* **WORK REQUEST**: Which lines of the data below contain "TRIANGLE"? Please show them all.

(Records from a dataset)

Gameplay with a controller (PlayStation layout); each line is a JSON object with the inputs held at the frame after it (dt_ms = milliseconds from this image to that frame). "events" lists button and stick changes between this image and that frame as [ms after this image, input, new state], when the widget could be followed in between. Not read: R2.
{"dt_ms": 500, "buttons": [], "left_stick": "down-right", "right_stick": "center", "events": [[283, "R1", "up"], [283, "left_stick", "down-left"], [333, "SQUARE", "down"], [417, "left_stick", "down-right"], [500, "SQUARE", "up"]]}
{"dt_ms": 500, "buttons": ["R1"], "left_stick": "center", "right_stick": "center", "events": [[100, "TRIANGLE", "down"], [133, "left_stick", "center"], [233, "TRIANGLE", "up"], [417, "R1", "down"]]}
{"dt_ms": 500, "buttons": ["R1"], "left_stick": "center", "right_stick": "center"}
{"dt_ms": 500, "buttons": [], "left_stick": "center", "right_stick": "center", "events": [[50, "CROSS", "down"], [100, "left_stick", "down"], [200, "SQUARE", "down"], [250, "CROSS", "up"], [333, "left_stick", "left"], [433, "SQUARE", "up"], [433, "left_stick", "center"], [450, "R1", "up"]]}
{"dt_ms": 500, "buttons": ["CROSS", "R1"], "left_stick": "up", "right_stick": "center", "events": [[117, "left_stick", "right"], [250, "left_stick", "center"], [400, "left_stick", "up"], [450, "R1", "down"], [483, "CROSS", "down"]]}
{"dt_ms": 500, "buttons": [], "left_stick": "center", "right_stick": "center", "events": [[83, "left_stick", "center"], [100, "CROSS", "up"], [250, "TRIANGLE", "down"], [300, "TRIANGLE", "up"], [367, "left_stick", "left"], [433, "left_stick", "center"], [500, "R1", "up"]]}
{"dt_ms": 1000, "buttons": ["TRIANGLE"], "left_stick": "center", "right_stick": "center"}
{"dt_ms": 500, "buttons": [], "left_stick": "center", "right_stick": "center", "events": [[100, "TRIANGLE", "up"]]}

* **RESPONSE TO THIS EXERCISE**:
{"dt_ms": 500, "buttons": ["R1"], "left_stick": "center", "right_stick": "center", "events": [[100, "TRIANGLE", "down"], [133, "left_stick", "center"], [233, "TRIANGLE", "up"], [417, "R1", "down"]]}
{"dt_ms": 500, "buttons": [], "left_stick": "center", "right_stick": "center", "events": [[83, "left_stick", "center"], [100, "CROSS", "up"], [250, "TRIANGLE", "down"], [300, "TRIANGLE", "up"], [367, "left_stick", "left"], [433, "left_stick", "center"], [500, "R1", "up"]]}
{"dt_ms": 1000, "buttons": ["TRIANGLE"], "left_stick": "center", "right_stick": "center"}
{"dt_ms": 500, "buttons": [], "left_stick": "center", "right_stick": "center", "events": [[100, "TRIANGLE", "up"]]}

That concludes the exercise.